Jaoui e seu marido, Jean-Pierre
Bacri, já contavam com um excelente currículo como roteiristas
-assinaram duas deliciosas comédias recentes do decano Alain
Resnais ("Smoking/No Smoking"
e "On Connaît la Chanson")-
antes de ela se aventurar na direção. E optou por um filme sem
riscos, ciente de suas qualidades e
segura em seu terreno.
Não se trata de um filme de autor, e sim de atores, em particular,
de roteiristas (Jaoui e Bacri também atuam no filme).
Castella (Bacri) é um empresário suburbano de meia-idade, casado com uma decoradora para a
qual animais têm mais sentimentos que humanos. O casamento
morno perde o rumo quando ele
se apaixona por uma atriz (Anne
Alvaro, estupenda), que nas horas
vagas é sua professora de inglês.
Manie (Jaoui) é uma garçonete,
protótipo da mulher liberada, que
se apaixona por um guarda-costas bronco. O romance esbarra na
implicância de seu amante com o
fato de ela traficar haxixe.

§ **INSTRUÇÃO 1**:
Responda com base no trecho do texto:
(a) Quais comédias de Alain Resnais Jaoui e Bacri assinaram como roteiristas?
(b) Qual é a profissão da mulher de Castella?
(c) Com que fato o amante de Manie implica?

§ **REGISTROS FORNECIDOS**:
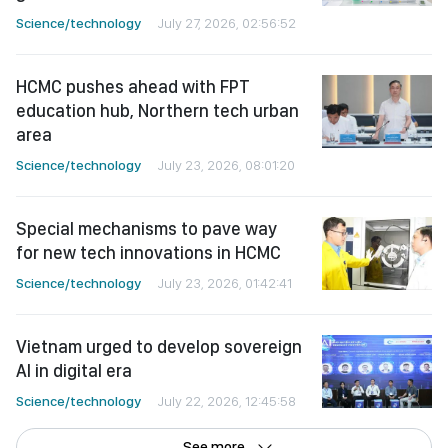
Science/technology
July 27, 2026, 02:56:52
HCMC pushes ahead with FPT
education hub, Northern tech urban
area
Science/technology
July 23, 2026, 08:01:20
Special mechanisms to pave way
for new tech innovations in HCMC
Science/technology
July 23, 2026, 01:42:41
Vietnam urged to develop sovereign
AI in digital era
Science/technology
July 22, 2026, 12:45:58
See more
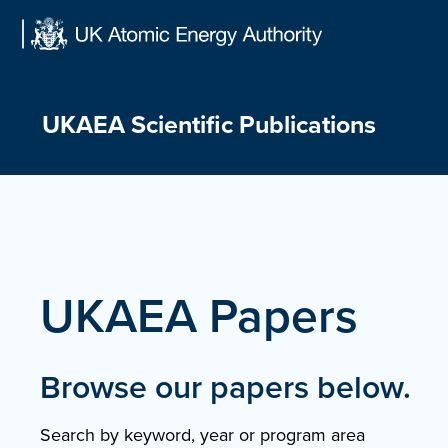
Skip
to
content
UKAEA Scientific Publications
UKAEA Papers
Browse our papers below.
Search by keyword, year or program area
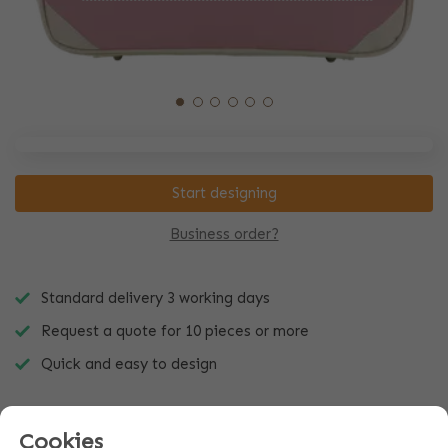
Start designing
Business order?
Standard delivery 3 working days
Request a quote for 10 pieces or more
Quick and easy to design
Cookies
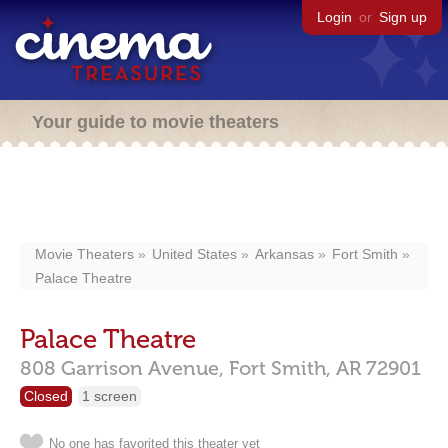
Login
or
Sign up
Your guide to movie theaters
Movie Theaters
United States
Arkansas
Fort Smith
Palace Theatre
Palace Theatre
808 Garrison Avenue,
Fort Smith,
AR
72901
Closed
1 screen
No one has favorited this theater yet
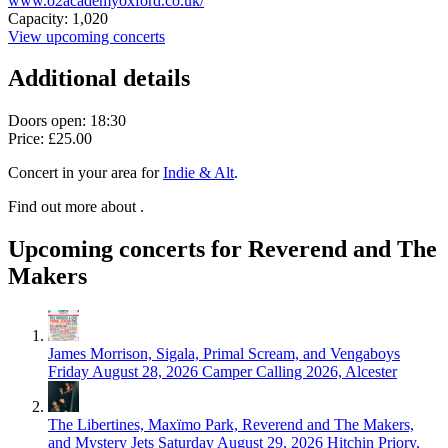
www.o2academyoxford.co.uk/
Capacity: 1,020
View upcoming concerts
Additional details
Doors open: 18:30
Price: £25.00
Concert in your area for
Indie & Alt
.
Find out more about .
Upcoming concerts for Reverend and The
Makers
James Morrison, Sigala, Primal Scream, and Vengaboys
Friday August 28, 2026
Camper Calling 2026, Alcester
The Libertines, Maxïmo Park, Reverend and The Makers,
and Mystery Jets
Saturday August 29, 2026
Hitchin Priory,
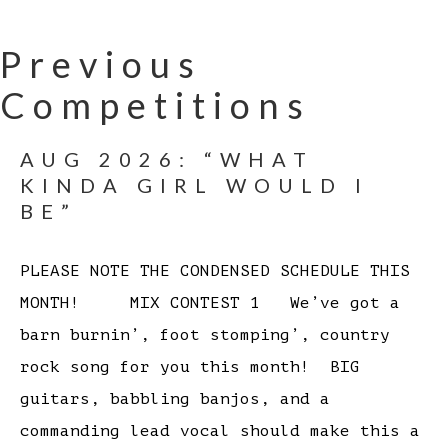
Previous
Competitions
AUG 2026: “WHAT
KINDA GIRL WOULD I
BE”
PLEASE NOTE THE CONDENSED SCHEDULE THIS
MONTH! MIX CONTEST 1 We’ve got a
barn burnin’, foot stomping’, country
rock song for you this month! BIG
guitars, babbling banjos, and a
commanding lead vocal should make this a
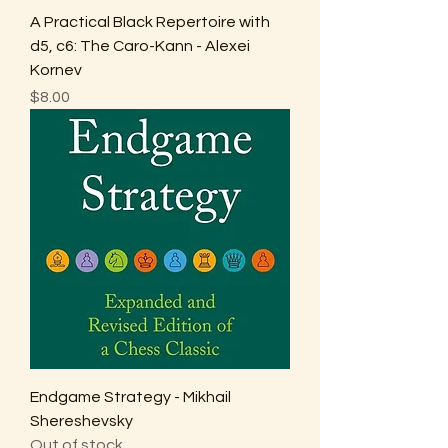
A Practical Black Repertoire with
d5, c6: The Caro-Kann - Alexei
Kornev
Price
$8.00
Endgame Strategy - Mikhail
Shereshevsky
Out of stock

§ **INSTRUÇÃO 2**:
Coloque em uma tabela Markdown, com as colunas "Nº" e "Linha", tudo o que vai da linha dos registros que contém "A Practical Black Repertoire with" até o fim dos registros, incluindo as duas pontas. Deixe de fora as linhas em branco.

§ **RESPOSTA 1**:
(a) "Smoking/No Smoking" e "On Connaît la Chanson"
(b) Decoradora
(c) Com o fato de ela traficar haxixe

§ **RESPOSTA 2**:
| Nº | Linha |
|---|---|
| 1 | A Practical Black Repertoire with |
| 2 | d5, c6: The Caro-Kann - Alexei |
| 3 | Kornev |
| 4 | Price |
| 5 | $8.00 |
| 6 | Endgame Strategy - Mikhail |
| 7 | Shereshevsky |
| 8 | Out of stock |